READING TEXT:
◇ ◇ ◇ ◇ ◇ ◇ ◇
Tanzanian Birding at its best
Designing an extended birding safari is a pleasure and, during these months, extremely rewarding to lead. We had decided on some new locations and some old favorites, hoping to add new species to our lists and witness the movement of migrating birds moving northwards. We started at Lake Ndutu, then moved on to Lake Eyasi and Yeada Valley, to the Nou Forest , Tarangire National Park, Nyumba Ya Mungu and finally to Amani and the coast at Ushongo.
The rains of December and January had been plentiful so conditions were healthy, wetlands full of water, all habitats were brimming over with life forms enjoying the glut.
Some of the photographs I took of the Black and Little Terns can be viewed at tanzaniabird.net
Once again we took detailed notes of our sightings to add to the impressive data base at the Tanzania Bird Atlas
And here are a few more links for those of you that are interested in these places.
Here are a few sentences from my report to our bird group.
At Ndutu we witnessed over a hundred thousand white and Abdim’s storks around the lake in the first week of March. It truly was breathtaking to witness such numbers at dawn and dusk each day.
At Eyasi we saw 4-5 thousand white pelicans but couldn’t get close enough to photograph. Eyasi birding was excellent and varied. The numbers of grey headed gulls was impressive as well 3-400 in one spot.
- At Yeada we witnessed a flooded valley with a great variety and good numbers of waders, storks, ducks etc. (and 3 suspect common Pochard- flying away from me at high speed!) In Tarangire we witnessed 500+ fulvous in one spot at Silale, numbers of yellow billed storks at Silale but mainly along the flooded river in front of Oliver’s camp. The valley in front of camp had flights of open billed stork and yellow billed egrets all day long. We estimated well over a thousand YBE and similar but less numbers of OBS. Each evening the YBE flew past camp in groups to the south, so we could count them. Each group numbered 30-50 birds and 25-30 groups were seen heading south each evening. We checked very carefully to ensure that all were YBE egrets and not cattle egrets.
◇ ◇ ◇ ◇ ◇ ◇ ◇
DATASET RECORDS:
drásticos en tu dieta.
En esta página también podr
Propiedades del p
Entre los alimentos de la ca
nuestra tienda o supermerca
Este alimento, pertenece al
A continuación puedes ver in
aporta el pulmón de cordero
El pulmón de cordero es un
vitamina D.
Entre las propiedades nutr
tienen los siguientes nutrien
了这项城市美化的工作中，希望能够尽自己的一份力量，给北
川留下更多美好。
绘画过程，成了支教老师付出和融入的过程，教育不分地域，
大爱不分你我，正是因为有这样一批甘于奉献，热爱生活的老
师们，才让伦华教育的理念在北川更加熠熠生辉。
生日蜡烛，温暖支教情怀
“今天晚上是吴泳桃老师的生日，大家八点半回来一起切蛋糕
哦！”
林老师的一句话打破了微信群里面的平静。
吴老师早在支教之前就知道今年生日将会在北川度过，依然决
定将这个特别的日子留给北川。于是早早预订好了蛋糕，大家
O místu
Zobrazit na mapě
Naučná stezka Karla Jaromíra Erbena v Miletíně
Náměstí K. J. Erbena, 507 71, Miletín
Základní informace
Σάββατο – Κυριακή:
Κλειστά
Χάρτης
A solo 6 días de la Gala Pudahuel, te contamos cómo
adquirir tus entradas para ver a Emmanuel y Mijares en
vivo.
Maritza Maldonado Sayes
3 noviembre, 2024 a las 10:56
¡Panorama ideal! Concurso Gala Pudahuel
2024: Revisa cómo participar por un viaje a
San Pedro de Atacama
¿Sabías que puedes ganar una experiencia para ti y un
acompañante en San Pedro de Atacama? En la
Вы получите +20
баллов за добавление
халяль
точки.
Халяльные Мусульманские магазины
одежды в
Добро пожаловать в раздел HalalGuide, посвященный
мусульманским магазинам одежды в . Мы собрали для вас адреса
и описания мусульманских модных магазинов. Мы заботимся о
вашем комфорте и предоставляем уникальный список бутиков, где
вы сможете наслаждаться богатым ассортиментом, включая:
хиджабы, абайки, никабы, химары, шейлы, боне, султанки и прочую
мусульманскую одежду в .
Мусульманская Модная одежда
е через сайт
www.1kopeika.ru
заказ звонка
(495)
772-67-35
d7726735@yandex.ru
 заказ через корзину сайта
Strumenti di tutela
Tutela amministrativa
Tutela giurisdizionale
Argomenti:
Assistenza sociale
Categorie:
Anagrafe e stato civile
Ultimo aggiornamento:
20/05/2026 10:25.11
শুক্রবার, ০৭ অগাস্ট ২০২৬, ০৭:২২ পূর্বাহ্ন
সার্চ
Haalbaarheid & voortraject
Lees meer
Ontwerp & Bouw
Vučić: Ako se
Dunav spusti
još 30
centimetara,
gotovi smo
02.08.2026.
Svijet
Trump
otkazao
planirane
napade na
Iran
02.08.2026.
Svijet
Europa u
◇ ◇ ◇ ◇ ◇ ◇ ◇
Restate the portion of the Tanzania birding text that opens with the words containing "Here are a few sentences" and closes with "in one spot.", swapping "white pelicans" for "pink-backed pelicans".

Here are a few sentences from my report to our bird group.
At Ndutu we witnessed over a hundred thousand white and Abdim’s storks around the lake in the first week of March. It truly was breathtaking to witness such numbers at dawn and dusk each day.
At Eyasi we saw 4-5 thousand pink-backed pelicans but couldn’t get close enough to photograph. Eyasi birding was excellent and varied. The numbers of grey headed gulls was impressive as well 3-400 in one spot.